// Google Console verify

Pole vault legend Bubka to run for top IAAF job

28 Jan 2015, 16:18

National Olympic Committee President Sergei Bubka speaks during a news conference at the National Olympic Committee in Kiev, Ukraine, on 20 June 2012. File Photo: Reuters

Berlin: Former Olympic pole vault champion Sergey Bubka announced on Wednesday he is running for the presidency of world athletics body IAAF, taking on Briton Sebastian Coe in a battle between two of the sport’s greats.

Bubka, who won an Olympic gold medal, six consecutive world championship titles and set 35 world records, wants to lead the International Association of Athletics Federations when President Lamine Diack steps down later this year.

Fellow IAAF vice-president Coe, a double 1,500m Olympic champion and the chief organiser of the London 2012 Olympics, announced his candidacy late last year.

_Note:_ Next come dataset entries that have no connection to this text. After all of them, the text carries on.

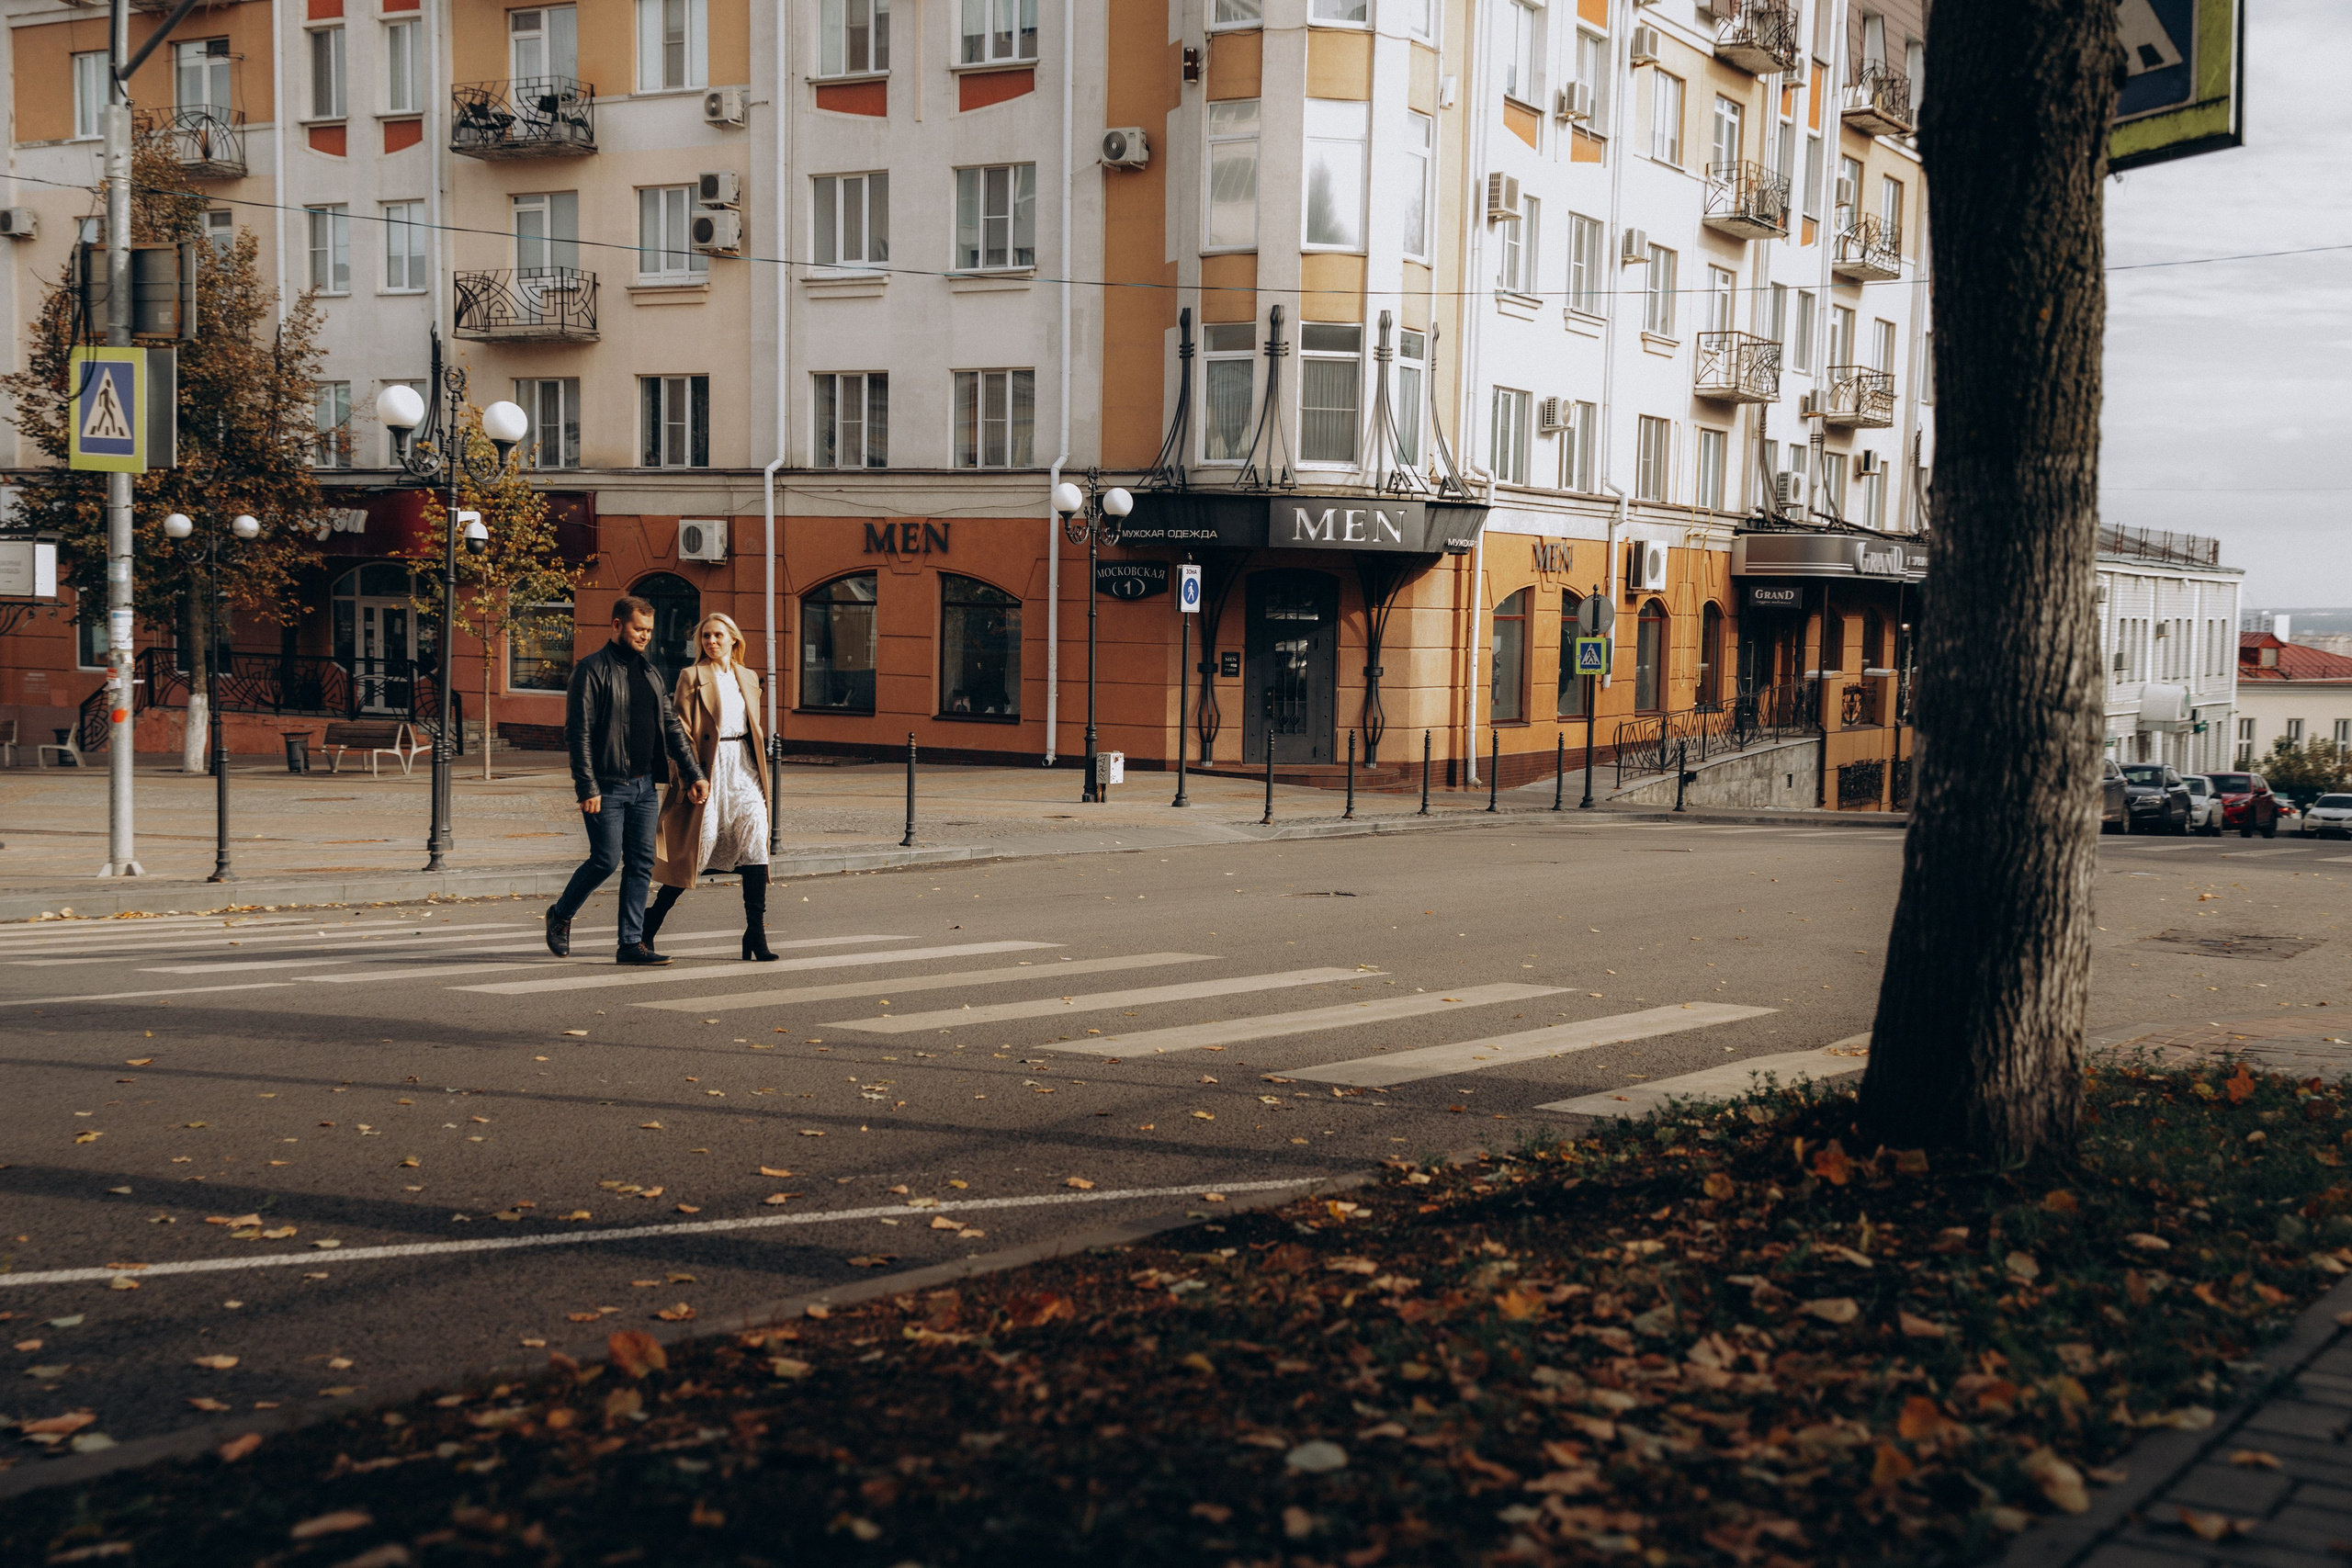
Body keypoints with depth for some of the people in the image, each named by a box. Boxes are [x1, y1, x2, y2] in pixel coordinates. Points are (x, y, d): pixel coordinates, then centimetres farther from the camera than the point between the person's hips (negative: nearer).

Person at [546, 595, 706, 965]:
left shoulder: (649, 673, 14)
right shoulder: (592, 670, -7)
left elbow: (671, 727, 15)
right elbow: (578, 733, -12)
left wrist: (693, 774, 6)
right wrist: (587, 789, -18)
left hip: (644, 786, 6)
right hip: (607, 787, -6)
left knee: (641, 865, 3)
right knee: (606, 861, -6)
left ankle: (631, 943, 8)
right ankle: (560, 915, 18)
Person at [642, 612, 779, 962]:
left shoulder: (748, 678, 14)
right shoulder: (692, 677, -2)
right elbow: (683, 732, -6)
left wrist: (758, 772, 17)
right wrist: (690, 779, -14)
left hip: (744, 768, 5)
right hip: (709, 768, -5)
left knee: (755, 846, -6)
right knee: (695, 850, -2)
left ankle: (755, 935, -3)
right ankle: (650, 924, 17)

“Following the decision of the Executive Committee of the Ukrainian athletic federation and recommendations of my colleagues and friends from the athletics family, I am announcing my decision to stand as a candidate for the presidency of the IAAF”, the Ukrainian said in a statement.

“From the days when I played in the streets of my homeland Ukraine to winning gold medals at world athletics championships, my life has always been about sport,” he said.

Bubka, one of the biggest names in athletics, has carved out a successful sports administration career in recent years after dominating his sport for more than a decade in the 1980s and 1990s.

The 51-year-old is head of his country’s Olympic Committee as well as an International Olympic Committee member, who in 2013 made an unsuccessful run for the IOC presidency.

“I am ready to work for the good of athletics at every level. I understand the challenges that athletics faces and the opportunities on a national, regional and international level that we have”, Bubka added.

Back when Bubka and Coe were competing, athletics attracted huge TV audiences and often dominated the back pages of newspapers around the world.

Thirty years on, the sport is fighting to make a connection with the next generation.

A dire shortage of recognisable personalities, an ageing audience, a confusing calendar, a continuing struggle to attract interest in the United States and the dark shadow of doping has left athletics fighting for a foothold in an ever-more crowded sporting and leisure landscape.

“We need to seize the opportunity to engage with audiences—young and old—and ensure that the IAAF is the best in class in terms of ethics, transparency, commercial management, good governance and upholding the integrity of our sport”, Bubka said.

“The IAAF I hope to govern will be a source of pride and inspiration to all who love our wonderful sport,” he added. “An IAAF that provides hope, opportunity, innovation, excitement and individual approach to every member federation”.